Task requirements
Skip the images and restate every line of the records exactly.

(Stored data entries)
########

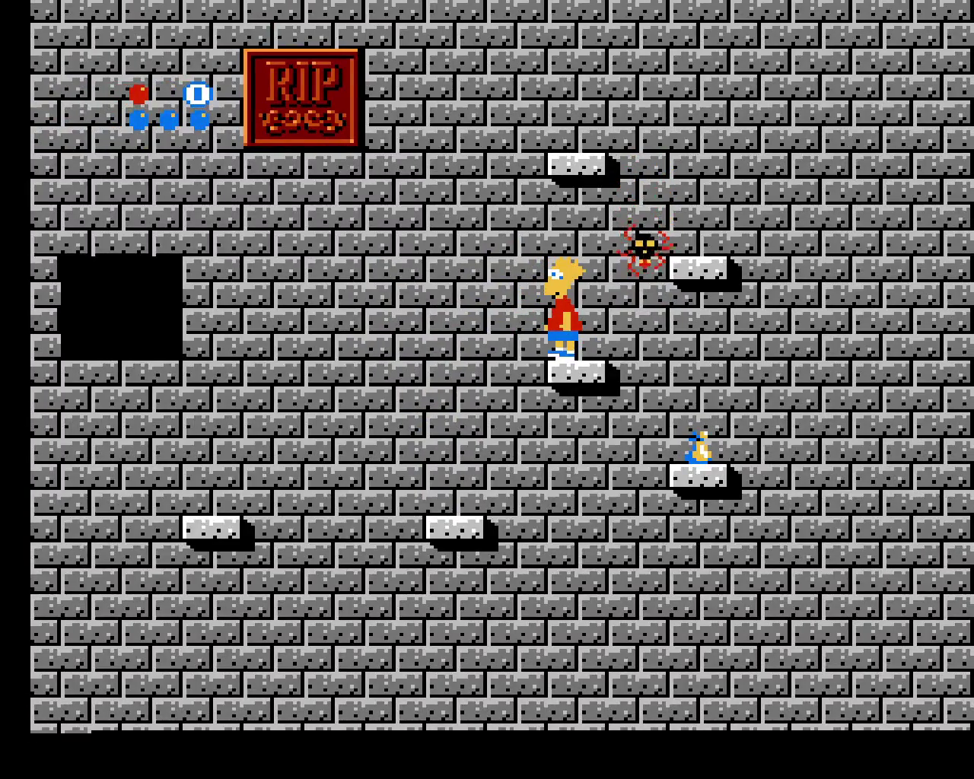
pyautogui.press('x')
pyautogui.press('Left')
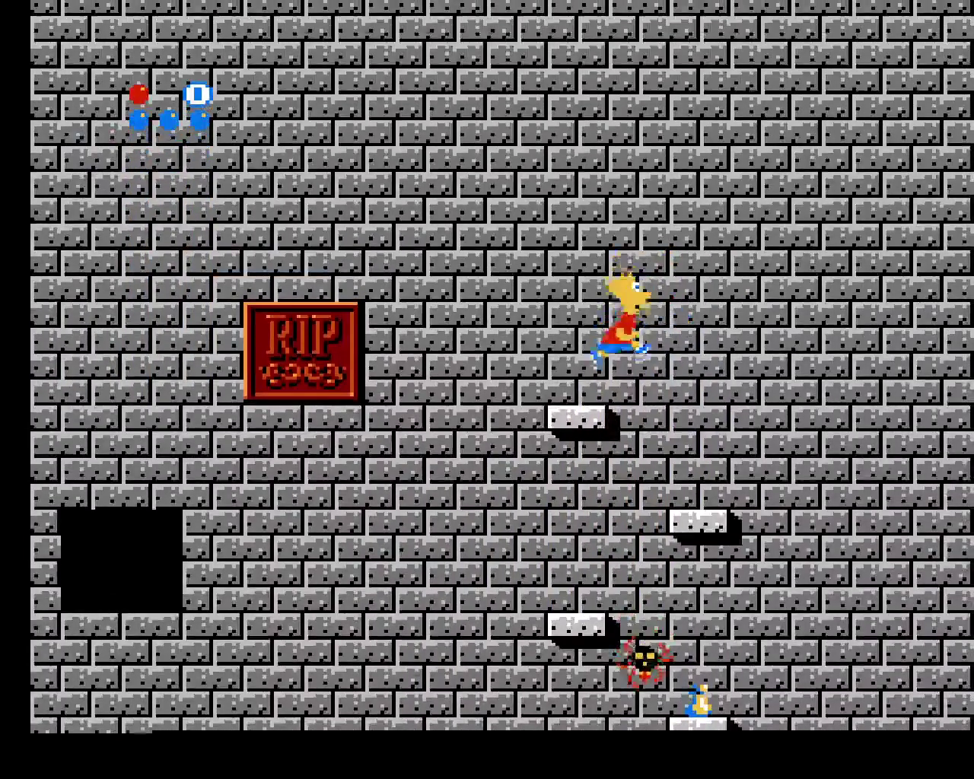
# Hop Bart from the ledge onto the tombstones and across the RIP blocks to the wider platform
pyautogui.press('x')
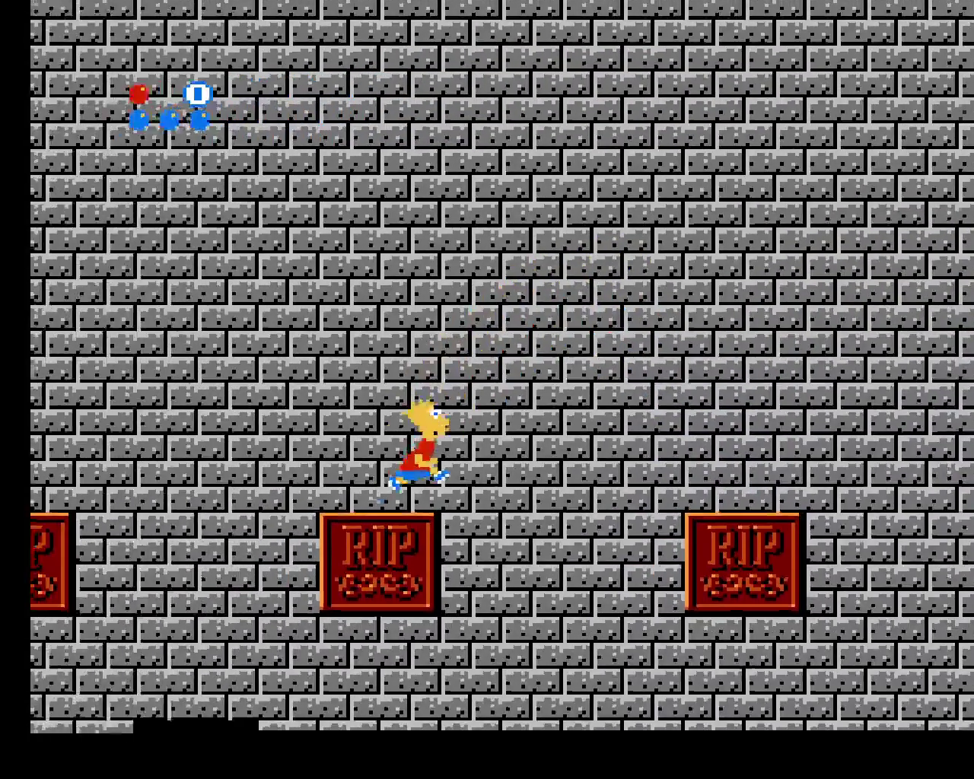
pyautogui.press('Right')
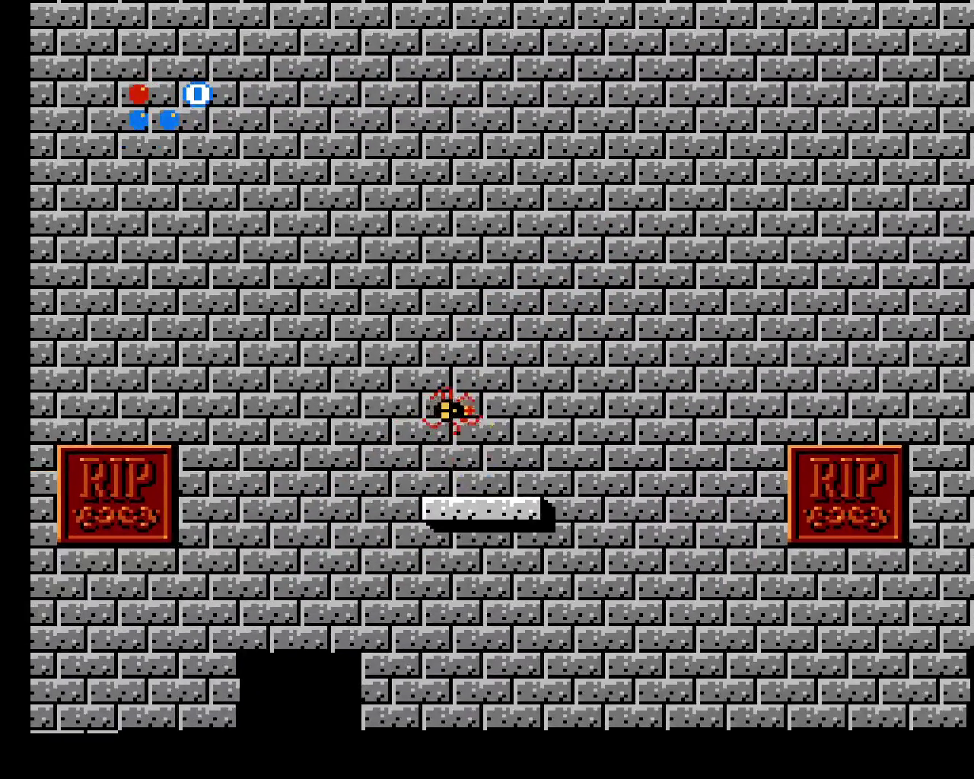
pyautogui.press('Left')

########

Response for this exercise
pyautogui.press('x')
pyautogui.press('Left')
# Hop Bart from the ledge onto the tombstones and across the RIP blocks to the wider platform
pyautogui.press('x')
pyautogui.press('Right')
pyautogui.press('Left')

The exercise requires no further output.